Mutualism: Hard-working, kindly, and intellectual educators and inspired students
Mutualism is pretty basic: two organisms work together and mutually benefit. When professors and TAs actually care about their subjects and their students, and the students in turn have respect for their teachers and their courses, anything is possible.
The student gets good grades and lifelong knowledge, the profs and TAs get good reviews and a sense of fulfilment and continued work. It’s all rainbows; everyone’s happy, like bees pollinating flowers.
Commensalism: The hapless droning professor and the students who have given up
Commensalism is a type of symbiosis where one organism benefits and the other goes unaffected. Not all professors go in for this, but the ones who do are the ones whose lectures are as bland as Siri. As their dispassionate, voluminous voices fill up the hall, students find themselves drifting off, only to refocus three hours later and ask themselves, are you seriously still talking?
Through subjecting the students to this, the professor benefits by maintaining a job that nets them a fat paycheque from the university. The students, meanwhile, are neither helped nor harmed: though they learn little, they have long since adapted to reading everything out of the textbook or checking the lecture slides later.
Essentially, you are a coral reef, and these professors are swimming around inside you like clownfish, building opulent undersea castles out of your biological tissue where they can play and frolic.
Parasitism: Overpriced campus businesses and broke students
Parasitism, as you likely well know, is when one organism benefits by sucking the life out of the other. It may seem strange to classify financial transactions under this label — isn’t the whole point that it’s an exchange of goods taking place?
The problem is, everything you need to buy is so stupid that you may as well be getting nothing in return. When will you use an iClicker once you’re done school? When will you need to suffer under the reign of SFU Document Solutions once you’re no longer doing your graphic design work at a school that offers few-to-no other high-quality printing options? When will you benefit from the various fees you pay in your tuition fees for services that you don’t even use, like the Recreation fee?
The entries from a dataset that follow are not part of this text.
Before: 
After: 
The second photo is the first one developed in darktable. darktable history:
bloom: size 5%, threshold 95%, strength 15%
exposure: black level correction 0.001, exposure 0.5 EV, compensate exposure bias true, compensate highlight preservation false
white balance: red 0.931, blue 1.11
It’s all a trap. Like the delicious sashimi you find yourself eating south of the border before realizing you’ve taken in a tapeworm, all the supposed goods you get for what you pay with are just dressing concealing the true enemy.
Synnecrosis: Student bureaucracy and students
Everyone knows about symbiosis — but synnecrosis is when two organisms work together and both of them suffer. For example, a parasite that takes shelter in your stomach before realizing that it got the wrong host species. It gets sick and dies, and then you get sick, too.
As the various tiers of student government at SFU try to collaborate to bring joy and love to the student body, all they seem to do is trip over each other, and make life for students more difficult. Room booking beef, Build SFU levies on students who won’t use the SUB, everyone’s advocacy for the gondola . . . sigh. Meanwhile, many students strike back at the student government, by refusing to vote on anything important, yet complaining every time something at the school doesn’t go their way.
Until these two groups sink or swim, we will be left suspended in the in-between space of everything being basically, but not actually, dead.